An object with the field “loss”

Example 2.3:

from happytransformer import HappyTextClassification, TCEvalArgs
# --------------------------------------#
happy_tc = HappyTextClassification(model_type="DISTILBERT",
                                   model_name="distilbert-base-uncased-finetuned-sst-2-english",
                                   num_labels=2)  # Don't forget to set num_labels!
result = happy_tc.eval("../../data/tc/train-eval.csv")
print(type(result))  # <class 'happytransformer.happy_trainer.EvalResult'>
print(result)  # EvalResult(eval_loss=0.007262040860950947)
print(result.loss)  # 0.007262040860950947

test()

Input:

  1. input_filepath (string): a path file to a csv file as described in table 2.2

Output: A list of named tuples with keys: “label” and “score”

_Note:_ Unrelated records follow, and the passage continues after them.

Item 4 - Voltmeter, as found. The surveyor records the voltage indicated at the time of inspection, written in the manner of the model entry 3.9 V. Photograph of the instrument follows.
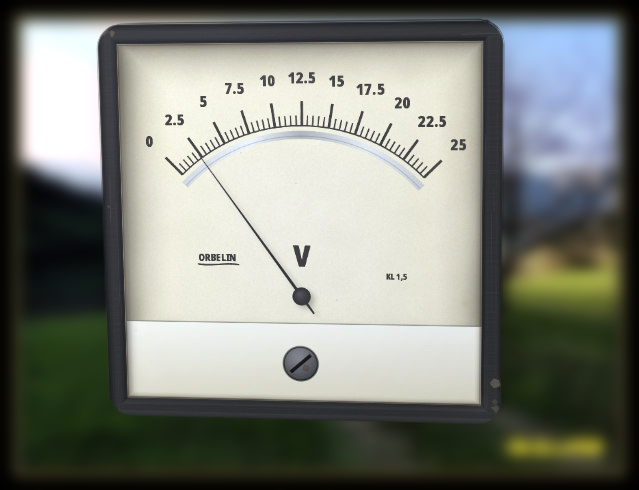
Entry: 2.5 V
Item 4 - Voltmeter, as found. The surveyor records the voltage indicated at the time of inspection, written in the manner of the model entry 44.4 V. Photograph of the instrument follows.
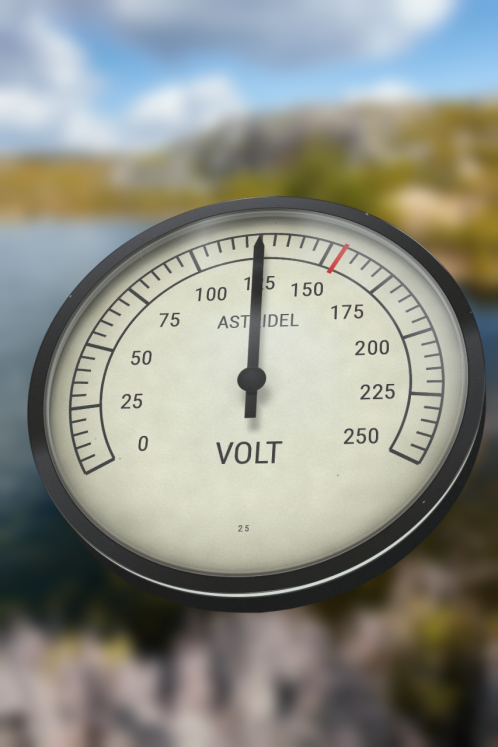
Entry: 125 V
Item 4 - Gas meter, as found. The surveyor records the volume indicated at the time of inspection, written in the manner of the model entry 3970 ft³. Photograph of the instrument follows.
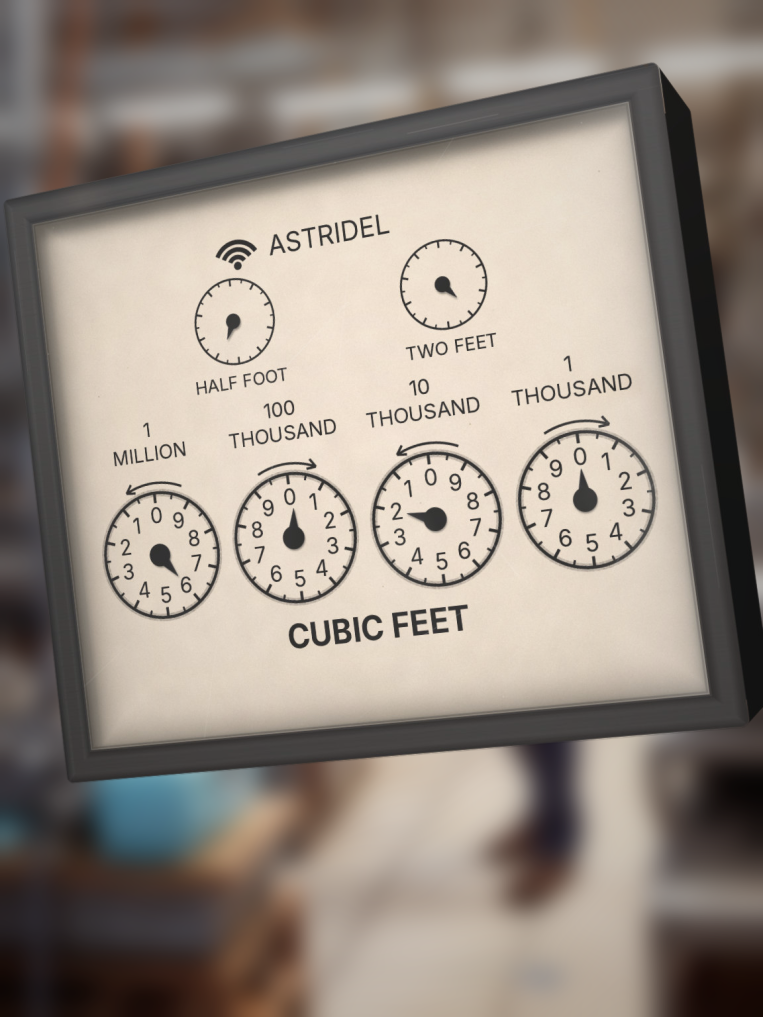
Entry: 602000 ft³
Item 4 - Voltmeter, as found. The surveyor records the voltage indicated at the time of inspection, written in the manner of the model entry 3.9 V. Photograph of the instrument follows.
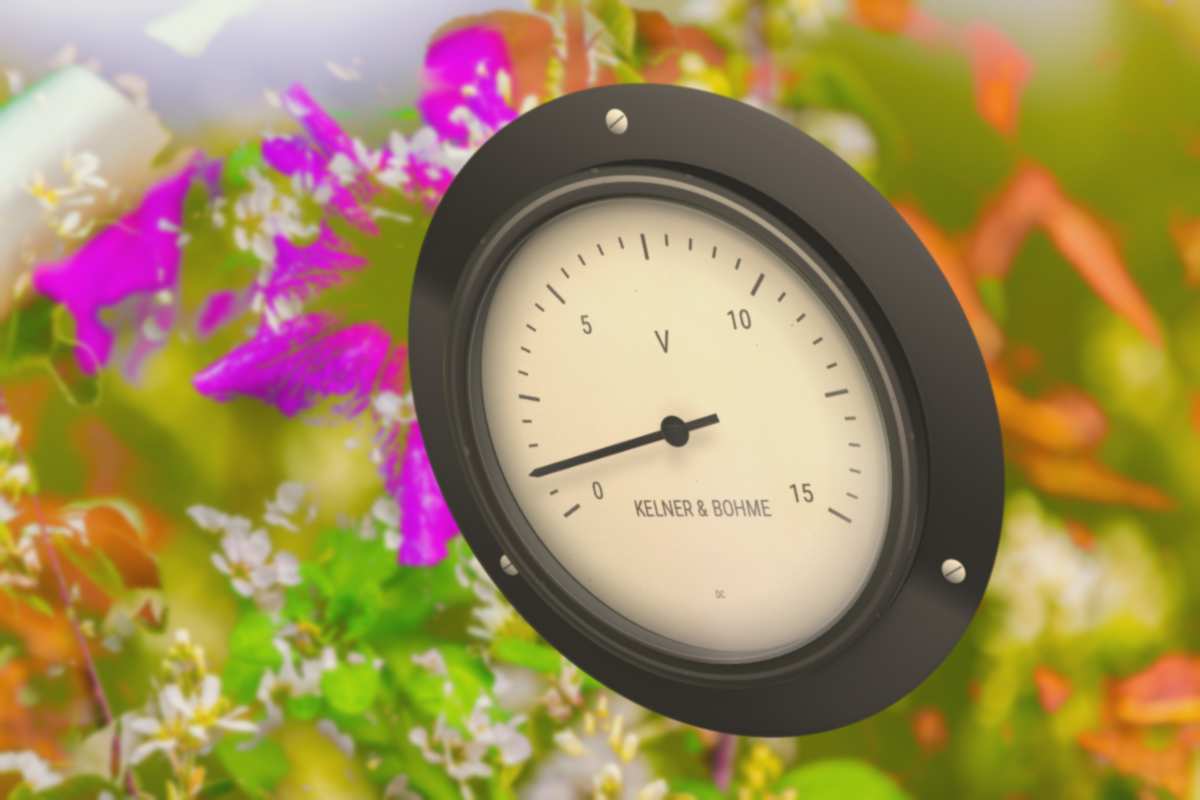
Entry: 1 V
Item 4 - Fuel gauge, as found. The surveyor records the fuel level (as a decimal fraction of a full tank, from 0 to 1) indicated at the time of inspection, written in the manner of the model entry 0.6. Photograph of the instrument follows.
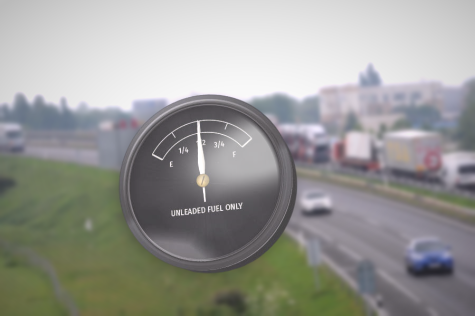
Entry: 0.5
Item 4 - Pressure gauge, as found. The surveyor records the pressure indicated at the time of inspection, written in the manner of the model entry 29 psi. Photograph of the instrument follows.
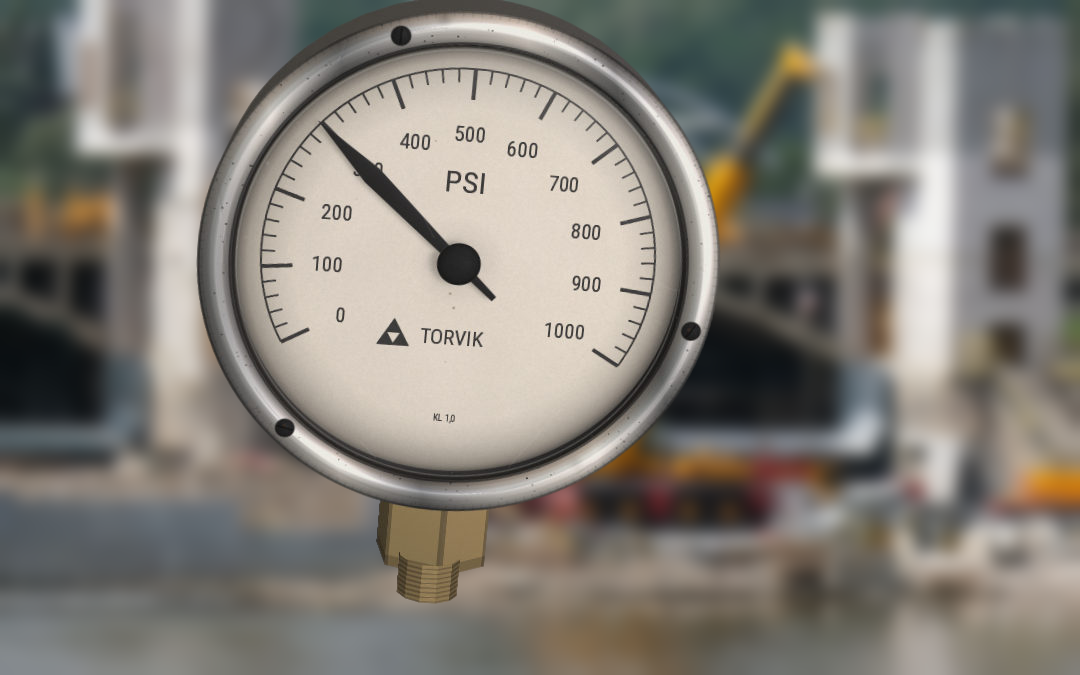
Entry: 300 psi
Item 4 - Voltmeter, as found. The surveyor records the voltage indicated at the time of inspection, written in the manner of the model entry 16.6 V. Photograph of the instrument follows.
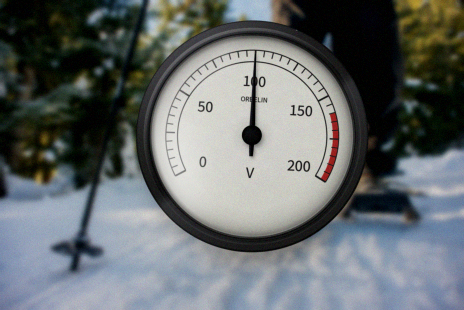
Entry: 100 V
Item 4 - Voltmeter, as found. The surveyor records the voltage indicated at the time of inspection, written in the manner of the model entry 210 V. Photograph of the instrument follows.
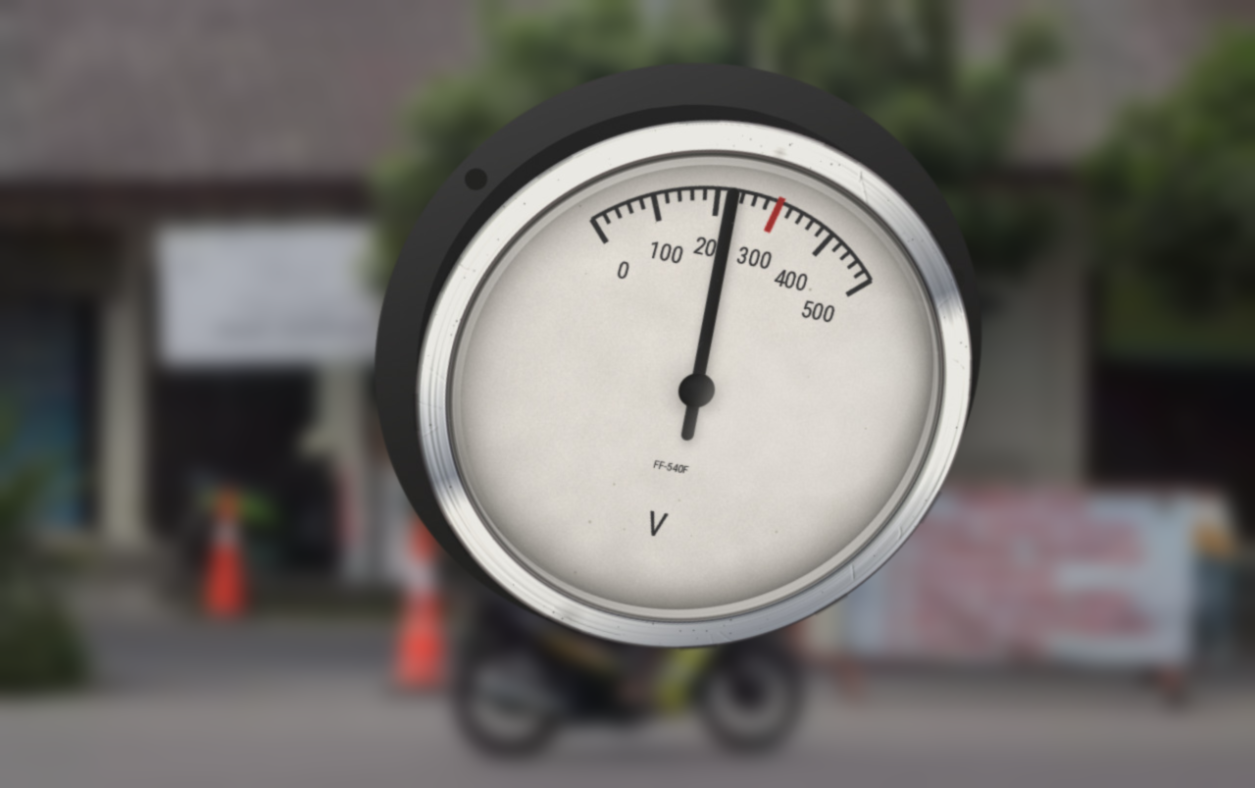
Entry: 220 V
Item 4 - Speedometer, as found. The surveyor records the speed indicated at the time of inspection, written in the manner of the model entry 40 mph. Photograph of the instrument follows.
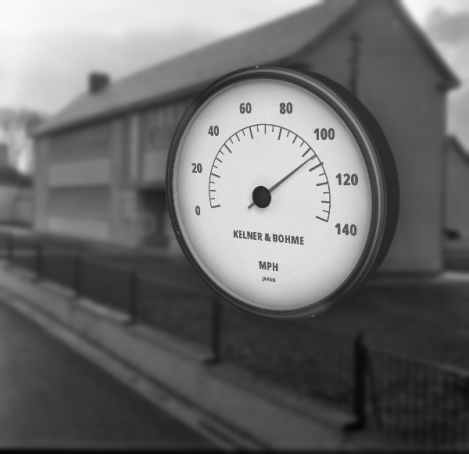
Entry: 105 mph
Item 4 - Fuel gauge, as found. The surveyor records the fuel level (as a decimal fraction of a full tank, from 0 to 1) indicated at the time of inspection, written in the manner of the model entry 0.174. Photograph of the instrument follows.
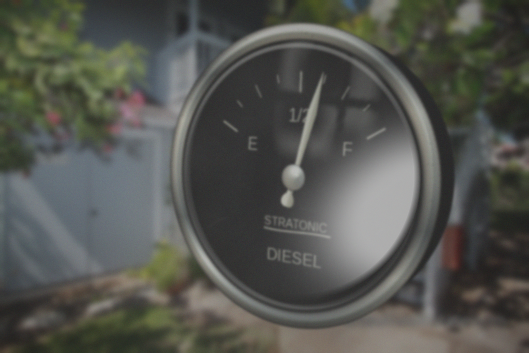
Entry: 0.625
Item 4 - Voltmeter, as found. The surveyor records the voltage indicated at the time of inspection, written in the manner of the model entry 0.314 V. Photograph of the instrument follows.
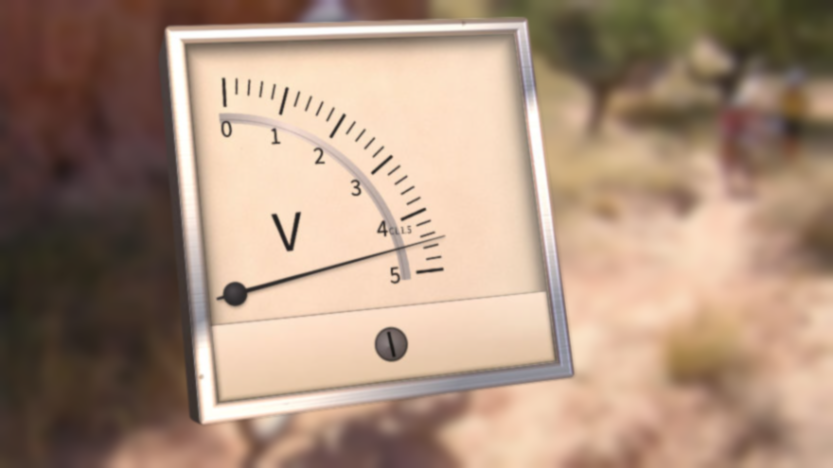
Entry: 4.5 V
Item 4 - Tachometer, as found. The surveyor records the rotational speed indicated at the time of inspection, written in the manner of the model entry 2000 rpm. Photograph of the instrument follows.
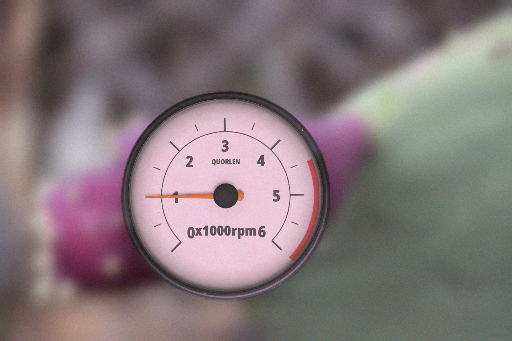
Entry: 1000 rpm
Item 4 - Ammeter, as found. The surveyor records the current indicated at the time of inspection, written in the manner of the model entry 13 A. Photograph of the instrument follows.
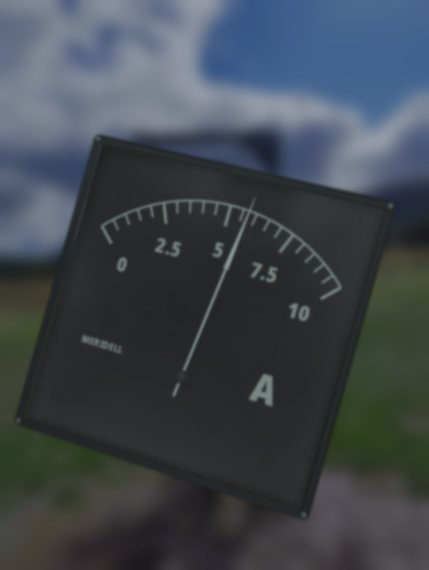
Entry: 5.75 A
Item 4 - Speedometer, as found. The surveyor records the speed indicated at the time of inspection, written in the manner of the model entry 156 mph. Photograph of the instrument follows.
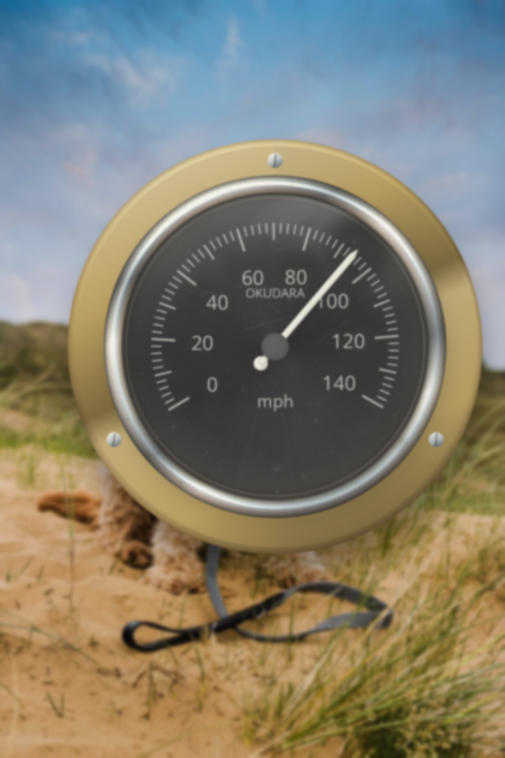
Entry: 94 mph
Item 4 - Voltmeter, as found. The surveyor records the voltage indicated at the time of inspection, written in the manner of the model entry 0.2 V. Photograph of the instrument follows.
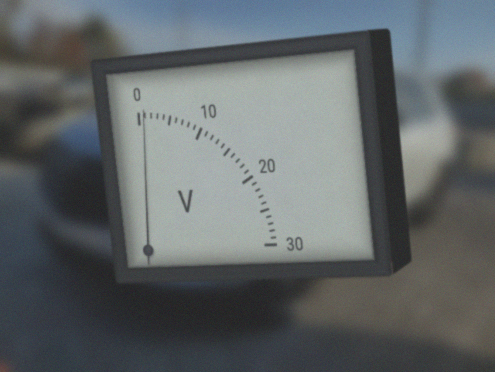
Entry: 1 V
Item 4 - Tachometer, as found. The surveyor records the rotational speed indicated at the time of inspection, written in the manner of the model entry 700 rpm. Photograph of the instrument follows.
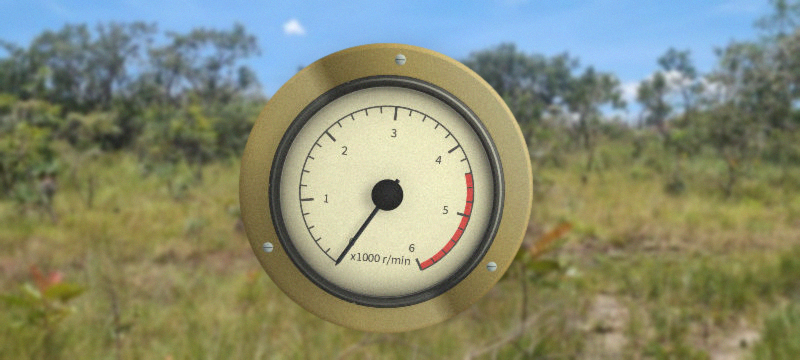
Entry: 0 rpm
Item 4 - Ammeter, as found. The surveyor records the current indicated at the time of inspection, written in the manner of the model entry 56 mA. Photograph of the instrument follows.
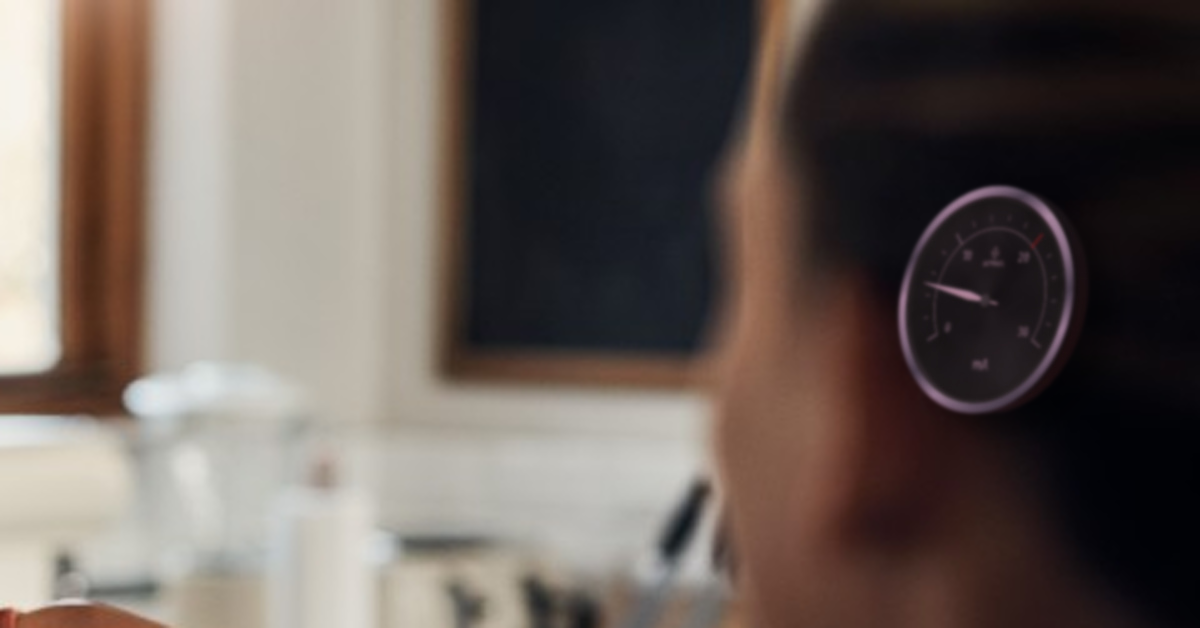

The list is in order by ascending csv index.

Table 2.2

  1. text (string): text that will be classified
Text
Wow what a great place to eat
Horrible food
Terrible service
I’m coming here again

Example 2.4:

from happytransformer import HappyTextClassification
# --------------------------------------#
happy_tc = HappyTextClassification(model_type="DISTILBERT",
                                   model_name="distilbert-base-uncased-finetuned-sst-2-english",
                                   num_labels=2)  # Don't forget to set num_labels!
result = happy_tc.test("../../data/tc/test.csv")
print(type(result))  # <class 'list'>
print(result)  # [TextClassificationResult(label='POSITIVE', score=0.9998401999473572), TextClassificationResult(label='LABEL_0', score=0.9772131443023682)...
print(type(result[0]))  # <class 'happytransformer.happy_text_classification.TextClassificationResult'>
print(result[0])  # TextClassificationResult(label='POSITIVE', score=0.9998401999473572)
print(result[0].label)  # POSITIVE


Example 2.5:

from happytransformer import HappyTextClassification
# --------------------------------------#
happy_tc = HappyTextClassification(model_type="DISTILBERT",
                                   model_name="distilbert-base-uncased-finetuned-sst-2-english",
                                   num_labels=2)  # Don't forget to set num_labels!
before_loss = happy_tc.eval("../../data/tc/train-eval.csv").loss
happy_tc.train("../../data/tc/train-eval.csv")
after_loss = happy_tc.eval("../../data/tc/train-eval.csv").loss
print("Before loss: ", before_loss)  # 0.007262040860950947
print("After loss: ", after_loss)  # 0.000162081079906784
# Since after_loss < before_loss, the model learned!
# Note: typically you evaluate with a separate dataset
# but for simplicity we used the same one